While Sun HPC ClusterTools libraries have TNF probes for performance profiling, user code probably will not. You can add probes manually, but since they are C macros you can add them only to C and C++ code. To use TNF probes from Fortran code, you must make calls to C code, such as in this C file, probes.c:
#include <tnf/probe.h> void my_probe_start_(char *label_val) { TNF_PROBE_1(my_probe_start,"user_probes","",tnf_string,label, label_val); } void my_probe_end_ (double *ops_val) { TNF_PROBE_1(my_probe_end ,"user_probes","",tnf_double,ops, *ops_val); }
The start routine accepts a descriptive string, while the end routine takes a double-precision operation count.Then, using Fortran, you might write in main.f:
DOUBLE PRECISION OPERATION_COUNT OPERATION_COUNT = 2.D0 * N CALL MY_PROBE_START("DOTPRODUCT") XSUM = 0.D0 DO I = 1, N XSUM = XSUM + X(I) * Y(I) END DO CALL MY_PROBE_END(OPERATION_COUNT)
Fortran will convert routine names to lowercase and append an underscore character.
To compile and link, use
% cc -c probes.c % f77 main.f probes.o -ltnfprobe
By default, the Prism command tnfcollection on enables all probes. Alternatively, these sample probes could be controlled through their probe group user_probes. Profile analysis can use the interval my_probe.
For more information on TNF probes, consult the man page for TNF_PROBE(3X).
For more involved data collection experiments, you can collect TNF profiling information in batch mode, for viewing and analysis in a later, interactive session. Such collection may be performed using Prism in commands-only mode, invoked with prism -C. For example, the simplest data collection experiment would be
tnfcollection on run wait quit
The wait command is needed to keep file merge from happening until after the program has completed running. One way of feeding commands to Prism is through the .prisminit file (note the leading "."), which is read by Prism upon startup. See Appendix A, Commands-Only Prism and Chapter 10, Customizing Prism for more information on commands-only mode and .prisminit files, respectively.

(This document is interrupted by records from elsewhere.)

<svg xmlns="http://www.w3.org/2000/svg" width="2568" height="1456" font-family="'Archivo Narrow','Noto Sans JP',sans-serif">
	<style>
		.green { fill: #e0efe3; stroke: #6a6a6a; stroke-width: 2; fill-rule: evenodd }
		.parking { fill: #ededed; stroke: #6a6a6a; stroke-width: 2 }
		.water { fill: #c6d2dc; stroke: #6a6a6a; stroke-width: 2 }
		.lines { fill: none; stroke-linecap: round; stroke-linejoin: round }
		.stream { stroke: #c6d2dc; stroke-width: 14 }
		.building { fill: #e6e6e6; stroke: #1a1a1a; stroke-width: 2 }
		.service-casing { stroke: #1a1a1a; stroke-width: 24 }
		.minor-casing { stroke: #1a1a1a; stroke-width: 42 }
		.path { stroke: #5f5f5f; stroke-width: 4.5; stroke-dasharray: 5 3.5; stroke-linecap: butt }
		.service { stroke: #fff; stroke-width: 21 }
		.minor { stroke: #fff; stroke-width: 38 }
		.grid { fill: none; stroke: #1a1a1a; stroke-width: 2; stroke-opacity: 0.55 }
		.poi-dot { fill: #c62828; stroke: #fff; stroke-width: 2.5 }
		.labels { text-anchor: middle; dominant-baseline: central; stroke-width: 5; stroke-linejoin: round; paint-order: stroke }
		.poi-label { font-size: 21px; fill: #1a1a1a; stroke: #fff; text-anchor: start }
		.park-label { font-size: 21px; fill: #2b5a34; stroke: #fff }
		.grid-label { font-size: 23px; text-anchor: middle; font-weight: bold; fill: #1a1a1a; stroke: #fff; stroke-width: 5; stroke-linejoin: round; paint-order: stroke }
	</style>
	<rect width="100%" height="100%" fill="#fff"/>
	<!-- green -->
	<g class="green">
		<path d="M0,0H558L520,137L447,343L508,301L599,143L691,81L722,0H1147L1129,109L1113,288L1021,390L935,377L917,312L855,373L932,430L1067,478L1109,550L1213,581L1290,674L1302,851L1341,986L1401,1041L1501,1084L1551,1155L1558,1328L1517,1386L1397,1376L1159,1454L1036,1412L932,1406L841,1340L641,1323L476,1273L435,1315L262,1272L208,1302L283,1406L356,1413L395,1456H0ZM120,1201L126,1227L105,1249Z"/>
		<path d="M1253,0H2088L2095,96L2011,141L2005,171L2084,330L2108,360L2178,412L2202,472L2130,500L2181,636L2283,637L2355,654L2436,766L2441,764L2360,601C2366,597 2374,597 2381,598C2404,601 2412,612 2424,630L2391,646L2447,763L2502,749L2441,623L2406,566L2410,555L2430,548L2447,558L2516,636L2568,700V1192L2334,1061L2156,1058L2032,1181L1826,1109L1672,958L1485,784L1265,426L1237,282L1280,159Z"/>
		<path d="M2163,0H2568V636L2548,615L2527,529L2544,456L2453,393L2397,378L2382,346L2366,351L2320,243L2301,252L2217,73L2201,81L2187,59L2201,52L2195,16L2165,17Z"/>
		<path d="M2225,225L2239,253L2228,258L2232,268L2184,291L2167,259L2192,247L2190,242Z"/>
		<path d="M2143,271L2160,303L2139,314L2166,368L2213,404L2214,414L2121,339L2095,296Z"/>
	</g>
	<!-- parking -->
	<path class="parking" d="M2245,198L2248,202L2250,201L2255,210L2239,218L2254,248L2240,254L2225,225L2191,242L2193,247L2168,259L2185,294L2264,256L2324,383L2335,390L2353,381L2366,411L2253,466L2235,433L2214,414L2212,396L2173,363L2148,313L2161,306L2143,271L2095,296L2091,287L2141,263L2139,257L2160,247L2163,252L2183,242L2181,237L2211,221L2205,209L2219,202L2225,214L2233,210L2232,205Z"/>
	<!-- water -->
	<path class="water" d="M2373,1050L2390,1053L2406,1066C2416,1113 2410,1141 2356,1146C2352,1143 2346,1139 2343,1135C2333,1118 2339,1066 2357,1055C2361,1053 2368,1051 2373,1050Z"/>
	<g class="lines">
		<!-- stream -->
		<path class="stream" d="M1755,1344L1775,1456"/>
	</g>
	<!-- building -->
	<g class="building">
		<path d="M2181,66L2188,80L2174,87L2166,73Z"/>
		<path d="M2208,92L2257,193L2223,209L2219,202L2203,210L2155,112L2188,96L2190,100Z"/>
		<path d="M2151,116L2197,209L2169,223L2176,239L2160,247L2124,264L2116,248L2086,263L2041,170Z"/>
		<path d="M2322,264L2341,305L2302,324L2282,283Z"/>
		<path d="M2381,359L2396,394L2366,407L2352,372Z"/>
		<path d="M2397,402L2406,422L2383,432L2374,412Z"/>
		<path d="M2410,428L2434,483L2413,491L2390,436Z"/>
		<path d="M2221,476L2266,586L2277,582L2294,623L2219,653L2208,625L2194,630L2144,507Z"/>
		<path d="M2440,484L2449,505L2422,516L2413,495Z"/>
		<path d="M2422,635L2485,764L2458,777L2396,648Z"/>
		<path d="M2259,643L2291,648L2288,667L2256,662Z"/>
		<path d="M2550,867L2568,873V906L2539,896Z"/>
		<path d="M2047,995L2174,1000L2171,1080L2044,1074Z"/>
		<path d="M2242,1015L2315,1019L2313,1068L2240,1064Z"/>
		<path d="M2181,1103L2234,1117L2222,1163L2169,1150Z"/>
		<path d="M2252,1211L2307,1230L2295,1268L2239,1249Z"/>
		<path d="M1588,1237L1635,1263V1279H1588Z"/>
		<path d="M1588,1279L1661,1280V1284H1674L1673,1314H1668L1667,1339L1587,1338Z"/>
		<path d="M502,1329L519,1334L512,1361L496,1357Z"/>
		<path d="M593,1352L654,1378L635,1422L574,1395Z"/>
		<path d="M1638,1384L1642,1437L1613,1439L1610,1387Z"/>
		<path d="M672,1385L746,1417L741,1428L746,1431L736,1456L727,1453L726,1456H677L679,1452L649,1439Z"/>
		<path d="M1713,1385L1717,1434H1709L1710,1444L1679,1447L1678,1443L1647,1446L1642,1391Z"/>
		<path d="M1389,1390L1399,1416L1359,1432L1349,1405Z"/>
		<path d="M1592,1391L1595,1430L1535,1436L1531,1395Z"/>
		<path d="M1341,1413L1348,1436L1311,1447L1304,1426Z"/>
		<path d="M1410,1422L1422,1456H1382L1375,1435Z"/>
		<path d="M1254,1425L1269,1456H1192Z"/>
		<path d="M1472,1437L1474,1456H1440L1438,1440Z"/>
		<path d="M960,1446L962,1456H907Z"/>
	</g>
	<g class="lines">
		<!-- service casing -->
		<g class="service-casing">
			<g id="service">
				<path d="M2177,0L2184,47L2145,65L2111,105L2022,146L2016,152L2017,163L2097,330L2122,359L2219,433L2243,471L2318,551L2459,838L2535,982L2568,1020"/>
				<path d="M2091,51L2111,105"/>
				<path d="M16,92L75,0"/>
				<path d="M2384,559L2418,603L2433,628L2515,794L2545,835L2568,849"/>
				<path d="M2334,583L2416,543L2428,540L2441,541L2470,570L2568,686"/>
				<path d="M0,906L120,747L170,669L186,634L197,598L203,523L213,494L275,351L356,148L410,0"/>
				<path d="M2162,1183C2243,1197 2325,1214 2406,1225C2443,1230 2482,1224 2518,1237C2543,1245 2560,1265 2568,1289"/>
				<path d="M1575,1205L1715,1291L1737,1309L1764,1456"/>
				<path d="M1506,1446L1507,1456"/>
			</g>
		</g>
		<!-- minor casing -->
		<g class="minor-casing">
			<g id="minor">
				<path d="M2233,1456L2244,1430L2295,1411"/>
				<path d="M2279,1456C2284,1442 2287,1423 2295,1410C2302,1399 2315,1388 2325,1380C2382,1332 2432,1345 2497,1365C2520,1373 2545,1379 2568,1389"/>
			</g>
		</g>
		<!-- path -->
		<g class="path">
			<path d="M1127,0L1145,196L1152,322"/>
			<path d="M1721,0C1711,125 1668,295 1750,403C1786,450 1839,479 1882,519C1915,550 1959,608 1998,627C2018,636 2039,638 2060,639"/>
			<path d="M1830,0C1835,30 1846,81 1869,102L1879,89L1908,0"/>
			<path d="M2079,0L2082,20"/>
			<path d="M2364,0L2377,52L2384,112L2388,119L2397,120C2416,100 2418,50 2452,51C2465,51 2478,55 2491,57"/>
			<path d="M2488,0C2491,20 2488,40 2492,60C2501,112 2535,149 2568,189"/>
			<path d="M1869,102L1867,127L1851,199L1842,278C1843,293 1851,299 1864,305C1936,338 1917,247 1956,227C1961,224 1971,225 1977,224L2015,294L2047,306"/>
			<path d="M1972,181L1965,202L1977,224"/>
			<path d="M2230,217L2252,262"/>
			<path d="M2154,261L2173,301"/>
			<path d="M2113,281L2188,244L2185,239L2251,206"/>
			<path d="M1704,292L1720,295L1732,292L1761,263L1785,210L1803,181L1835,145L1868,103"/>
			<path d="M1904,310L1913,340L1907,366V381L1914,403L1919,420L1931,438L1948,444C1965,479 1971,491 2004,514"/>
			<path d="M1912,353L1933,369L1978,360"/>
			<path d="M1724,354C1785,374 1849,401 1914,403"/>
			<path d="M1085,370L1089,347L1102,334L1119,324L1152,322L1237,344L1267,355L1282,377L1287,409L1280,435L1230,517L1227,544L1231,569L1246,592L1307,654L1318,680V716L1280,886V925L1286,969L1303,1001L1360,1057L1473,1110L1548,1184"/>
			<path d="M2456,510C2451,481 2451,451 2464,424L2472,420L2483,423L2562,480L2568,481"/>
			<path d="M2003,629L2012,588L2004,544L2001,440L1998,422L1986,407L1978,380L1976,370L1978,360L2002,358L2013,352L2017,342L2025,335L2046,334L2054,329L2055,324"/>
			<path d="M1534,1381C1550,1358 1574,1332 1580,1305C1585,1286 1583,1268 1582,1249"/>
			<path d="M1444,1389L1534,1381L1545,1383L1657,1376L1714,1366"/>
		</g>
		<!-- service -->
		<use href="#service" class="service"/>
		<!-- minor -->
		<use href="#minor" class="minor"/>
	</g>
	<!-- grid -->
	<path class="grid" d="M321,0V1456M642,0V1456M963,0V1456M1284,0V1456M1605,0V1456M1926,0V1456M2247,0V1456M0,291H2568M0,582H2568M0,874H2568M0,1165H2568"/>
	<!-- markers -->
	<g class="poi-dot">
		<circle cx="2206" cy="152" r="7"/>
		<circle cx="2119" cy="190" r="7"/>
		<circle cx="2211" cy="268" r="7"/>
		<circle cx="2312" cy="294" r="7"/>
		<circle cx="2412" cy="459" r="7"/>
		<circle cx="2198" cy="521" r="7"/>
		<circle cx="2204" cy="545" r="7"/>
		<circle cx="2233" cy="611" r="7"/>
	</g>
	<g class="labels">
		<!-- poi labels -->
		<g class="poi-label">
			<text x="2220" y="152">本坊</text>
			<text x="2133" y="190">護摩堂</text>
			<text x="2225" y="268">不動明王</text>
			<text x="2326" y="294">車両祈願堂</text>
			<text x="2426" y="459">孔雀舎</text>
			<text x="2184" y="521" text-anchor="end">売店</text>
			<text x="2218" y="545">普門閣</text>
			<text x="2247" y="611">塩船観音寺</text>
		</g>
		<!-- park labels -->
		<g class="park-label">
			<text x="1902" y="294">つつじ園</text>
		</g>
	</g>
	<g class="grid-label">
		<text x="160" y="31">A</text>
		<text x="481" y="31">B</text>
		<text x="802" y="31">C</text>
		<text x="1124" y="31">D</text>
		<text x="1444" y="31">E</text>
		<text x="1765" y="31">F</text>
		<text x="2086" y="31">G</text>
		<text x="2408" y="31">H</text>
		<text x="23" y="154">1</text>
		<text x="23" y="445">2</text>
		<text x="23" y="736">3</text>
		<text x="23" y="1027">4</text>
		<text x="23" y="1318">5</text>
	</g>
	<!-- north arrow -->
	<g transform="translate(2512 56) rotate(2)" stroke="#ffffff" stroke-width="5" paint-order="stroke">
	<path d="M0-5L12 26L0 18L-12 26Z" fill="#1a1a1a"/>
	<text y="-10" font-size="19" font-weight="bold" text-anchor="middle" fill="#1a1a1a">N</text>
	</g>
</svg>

Sometimes it is hard to account for MPI activity properly. For example, if one issues an asynchronous send or receive (MPI_Isend or MPI_Irecv), the data movement may occur during that call, during the corresponding MPI_Wait or MPI_Test call, or during any other MPI call in between.
Similarly, general polling (such as with the environment variable MPI_POLLALL) may skew accounting. For example, an incoming message may be read during a send call because polling causes arrivals to be polled aggressively.
In sum, it will not generally be possible to produce pictures like Figure 7-7, from which one can extract an effective bandwidth estimate.